Anne-Laetitia Garcia

Transcription

(Musique)
José Artur
Giorgio Strehler, grâce à vous, en grande partie, le théâtre italien est présent à Paris depuis quelques années, alors, ça a commencé comment pour vous ?
Giorgio Strehler
Bah, Pour moi et pour le Piccolo, ça a commencé en 1948 je crois. On est venu avec le Piccolo, presque chaque année, à Paris. Mais c’est, il y a deux ans, qu’on a envisagé, un programme qui durait dans le temps, de trois années, dans lequel le Piccolo portait des spectacles à lui. C’étaient des spectacles que moi j’avais fait, à l’Odéon de Paris et cette expérience terminait avec une mise en scène de moi, avec des acteurs français.
Comédienne 1
Peut être Vittoria, Leonardo.
Comédien
Ah !
Comédienne 1
Monsieur Guglielmo, s’in vous plait, voulez vous aller voir.
Comédiens
Ohé, ohé
Comédien
Je vous l’avais dit que [inaudible] n’était pas pour moi.
José Artur
Il y a une différence de tempérament entre comédiens français et italiens.
Giorgio Strehler
En effet. Dans le théâtre surtout. Ces différences qui existent, augmentent si vous voulez, d’un certain côté, parce qu’on parle des langues différentes, mais diminuent parce qu’on fait le même métier. On est en train de faire la même chose. Et c’est une chose incroyable, penser qu’en ce moment, dans lequel nous sommes, à répéter ici, La trilogie de la villégiature, en France, à Paris, au théâtre de l’Odéon, etc. dans tout le monde, il y a des lieux semblables ou des semblables à nous, font la même chose avec des mots différents, avec peut être des rituels un tout petit peu changés, mais quand même qui sont les mêmes. Alors, il y a une profonde unité dans le théâtre.
Comédienne 1
Nous ne sommes pas assez intimes pour nous faire de confidences.
Comédienne 2
Ce mariage se fera bientôt ?
Comédienne 1
Vraiment je ne le sais pas ! Et vous, quand marriez-vous la charmante Rosina ?
Comédienne 2
Peut être bientôt.

CONSIGNE => Reprenez la transcription de l'entretien avec Giorgio Strehler sur le théâtre italien à Paris et prolongez-la à partir de la dernière réplique.

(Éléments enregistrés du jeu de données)
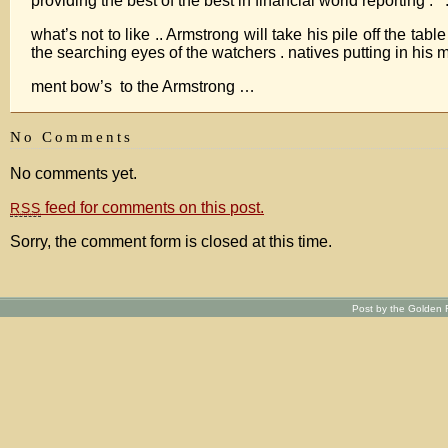
providing the best of the best in financial world reporting . .
what’s not to like .. Armstrong will take his pile off the tab
the searching eyes of the watchers . natives putting in his 
ment bow’s to the Armstrong …
No Comments
No comments yet.
feed for comments on this post.
RSS
Sorry, the comment form is closed at this time.
Post by the Golden R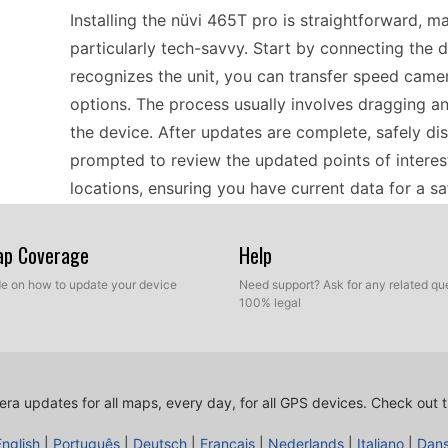
Installing the nüvi 465T pro is straightforward, m
particularly tech-savvy. Start by connecting the 
recognizes the unit, you can transfer speed came
options. The process usually involves dragging an
the device. After updates are complete, safely di
prompted to review the updated points of interest
locations, ensuring you have current data for a s
Map Coverage
Help
The nüvi 465T pro is compatible with various map
reliable navigation across Europe. Its support fo
ide on how to update your device
Need support? Ask for any related que
100% legal
personalize their experience by adding specific 
computers ensures that you can easily transfer up
tools. This system is beneficial for riders and dri
you stay informed about safety features in your ar
ra updates for all maps, every day, for all GPS devices.
Check out t
choice for those preferring standalone navigatio
English
|
Português
|
Deutsch
|
Français
|
Nederlands
|
Italiano
|
Dan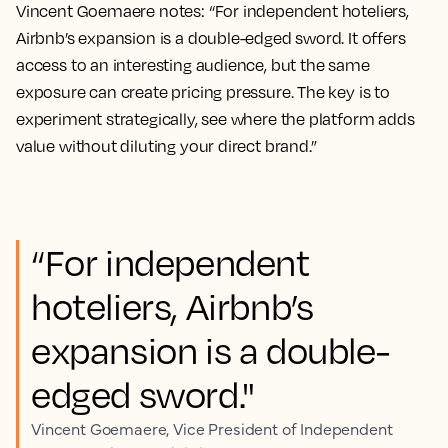
Vincent Goemaere notes: “For independent hoteliers,
Airbnb’s expansion is a double-edged sword. It offers
access to an interesting audience, but the same
exposure can create pricing pressure. The key is to
experiment strategically, see where the platform adds
value without diluting your direct brand.”
“For independent
hoteliers, Airbnb’s
expansion is a double-
edged sword."
Vincent Goemaere, Vice President of Independent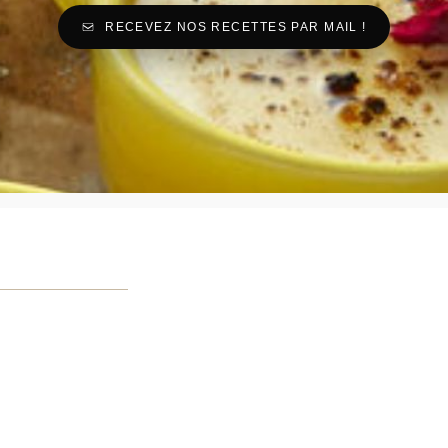
RECEVEZ NOS RECETTES PAR MAIL !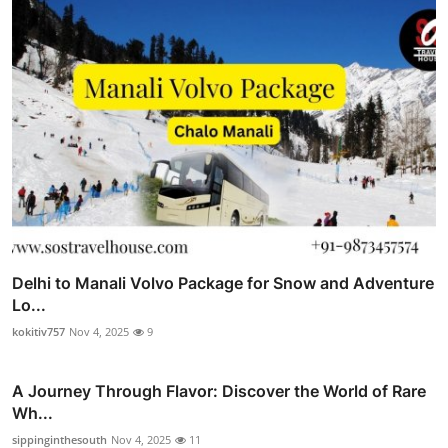
Delhi to Manali Volvo Package for Snow and Adventure
Lo...
kokitiv757
Nov 4, 2025
9
A Journey Through Flavor: Discover the World of Rare
Wh...
sippinginthesouth
Nov 4, 2025
11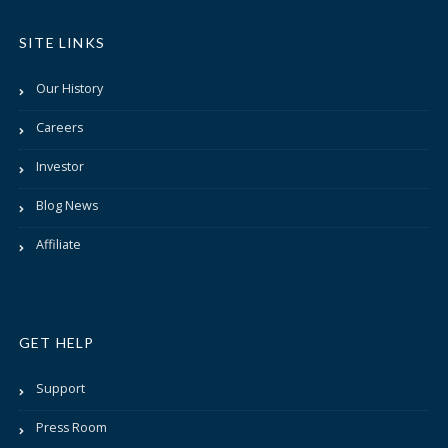
SITE LINKS
Our History
Careers
Investor
Blog News
Affiliate
GET HELP
Support
Press Room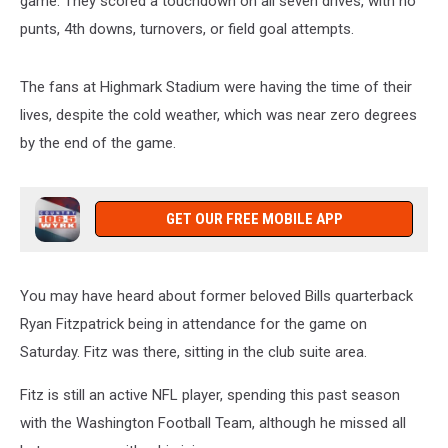
game. They scored a touchdown on all seven drives, with no
punts, 4th downs, turnovers, or field goal attempts.
The fans at Highmark Stadium were having the time of their
lives, despite the cold weather, which was near zero degrees
by the end of the game.
GET OUR FREE MOBILE APP
You may have heard about former beloved Bills quarterback
Ryan Fitzpatrick being in attendance for the game on
Saturday. Fitz was there, sitting in the club suite area.
Fitz is still an active NFL player, spending this past season
with the Washington Football Team, although he missed all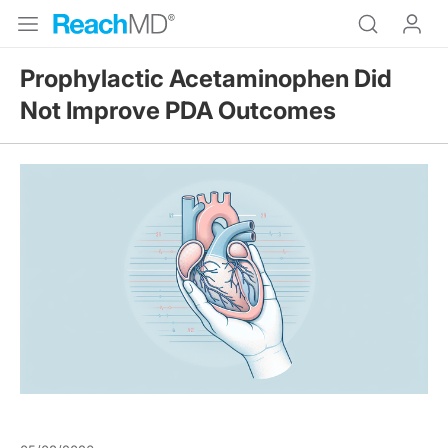
Prophylactic Acetaminophen Did
Not Improve PDA Outcomes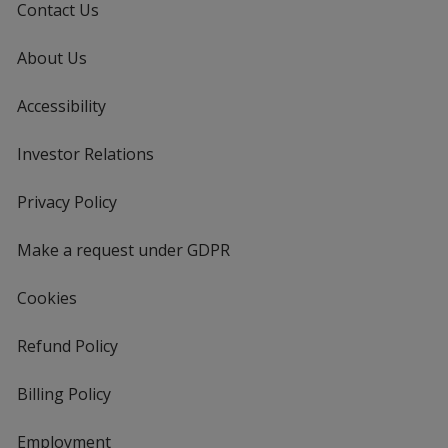
Contact Us
About Us
Accessibility
Investor Relations
opens
in
new
Privacy Policy
for
window
4imprint
Make a request under GDPR
Cookies
Refund Policy
Billing Policy
Employment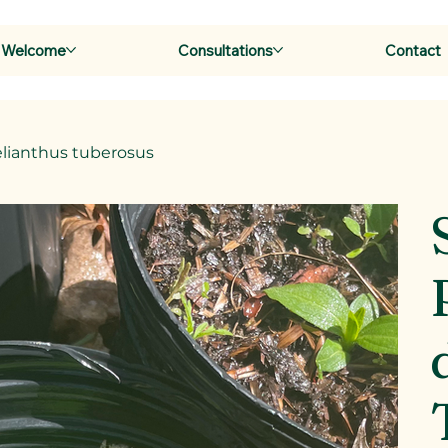
Welcome
Consultations
Contact
elianthus tuberosus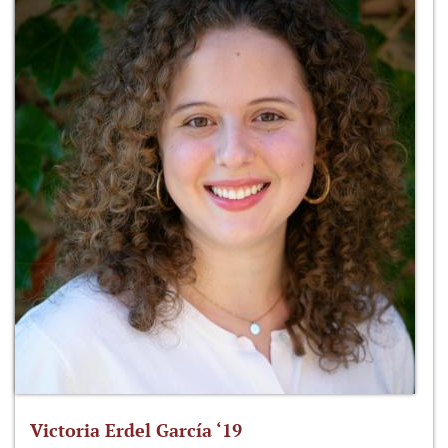
Victoria Erdel García ‘19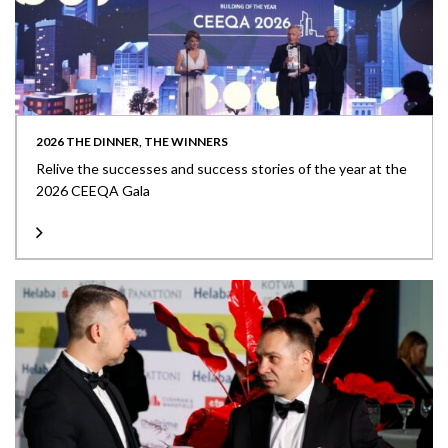
2026 THE DINNER, THE WINNERS
Relive the successes and success stories of the year at the
2026 CEEQA Gala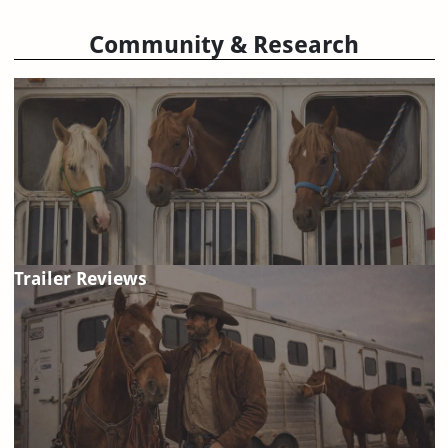
Community & Research
Trailer Reviews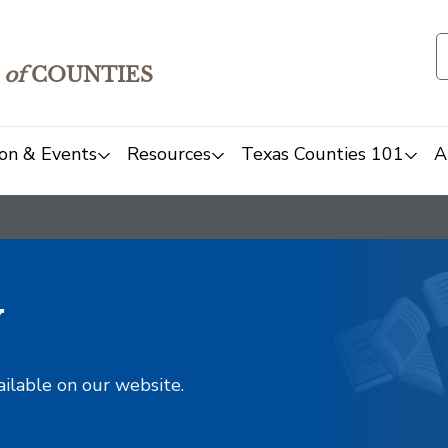
of
COUNTIES
on & Events
Resources
Texas Counties 101
A
y
ailable on our website.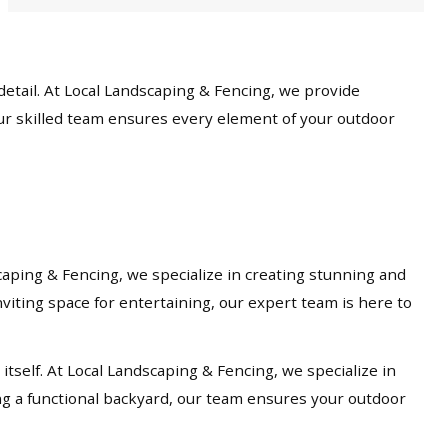
etail. At Local Landscaping & Fencing, we provide
our skilled team ensures every element of your outdoor
caping & Fencing, we specialize in creating stunning and
viting space for entertaining, our expert team is here to
tself. At Local Landscaping & Fencing, we specialize in
ng a functional backyard, our team ensures your outdoor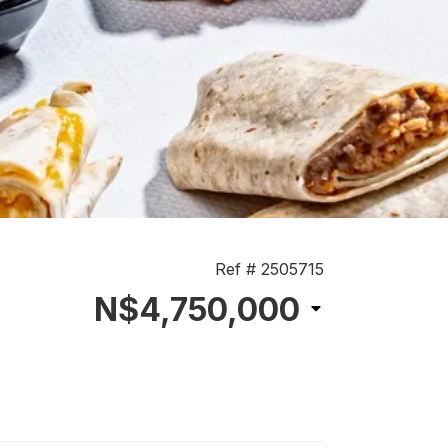
Ref # 2505715
N$4,750,000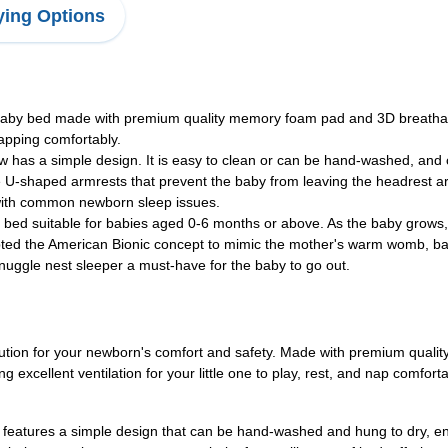
ing Options
y bed made with premium quality memory foam pad and 3D breathable 
napping comfortably.
 a simple design. It is easy to clean or can be hand-washed, and ca
haped armrests that prevent the baby from leaving the headrest area. 
ps with common newborn sleep issues.
ed suitable for babies aged 0-6 months or above. As the baby grows,
pted the American Bionic concept to mimic the mother's warm womb, baby
nuggle nest sleeper a must-have for the baby to go out.
olution for your newborn's comfort and safety. Made with premium qua
ing excellent ventilation for your little one to play, rest, and nap com
features a simple design that can be hand-washed and hung to dry, ensur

VOTRE RÉPONSE =>
Comédienne 3
Oh moi, y a personne qui veut de moi !
Comédien
Comment personne ! Et moi ! Mais non je ne peux pas … [Inaudible]
José Artur
Au Piccolo quand vous aviez une troupe, vous avez eu la chance de venir ici, où vous avez quand même une troupe.
Giorgio Strehler
Evidemment, parce que moi je crois aux institutions. Je crois aux théâtres publics, je crois au théâtre, le théâtre comme travail qui ne soit pas un évènement simplement. Ou une visite sympathique qui n’a pas de lendemain, de futur, et je crois donc, dans ce sens là, aux ensembles. C’est donc, pour cela aussi que je suis, très flatté, très content de travailler ave la troupe de la Comédie-Française.
Comédienne 1
Aha ! Quelle belle assemblée. Qui est ce jouvenceau ?
Comédien
Votre serviteur.
Comédienne 1
Bonjour mon enfant. Qui êtes-vous ?
Comédienne 2
Ne le reconnaissez-vous pas ? C’est le fils du docteur.
Comédienne 1
Oui, j’y suis bravo. Beau jeune homme, belle tournure. Est-il marié ?
Comédienne 2
Non madame.
Comédienne 1
Quel âge avez-vous ?
Comédien
Votre serviteur.
Comédienne 1
Hi hi ! Non ! Je vous demande votre âge.
Comédien
Ah, c’est mon âge que vous voulez savoir ?
Comédienne 1
Oui !
Comédien
J’ai 16 ans.
Comédienne 1
Pourquoi ne venez-vous jamais me rendre visite ?
Comédienne 2
Il a à faire.
Comédienne 3
Il doit étudier
Comédienne 2
Il ne va nulle part.
Comédienne 1
Bon, j’ai compris, ah oui j’ai très bien compris, quand il s’agit de han, han. N’ayez pas peur. Je ne suis pas celle qui… haha…enfin bref.
Giorgio Strehler
Alors il y a trois pièces, il s’agit de trois pièces.
José Artur
Ça fait sept heures de programme ?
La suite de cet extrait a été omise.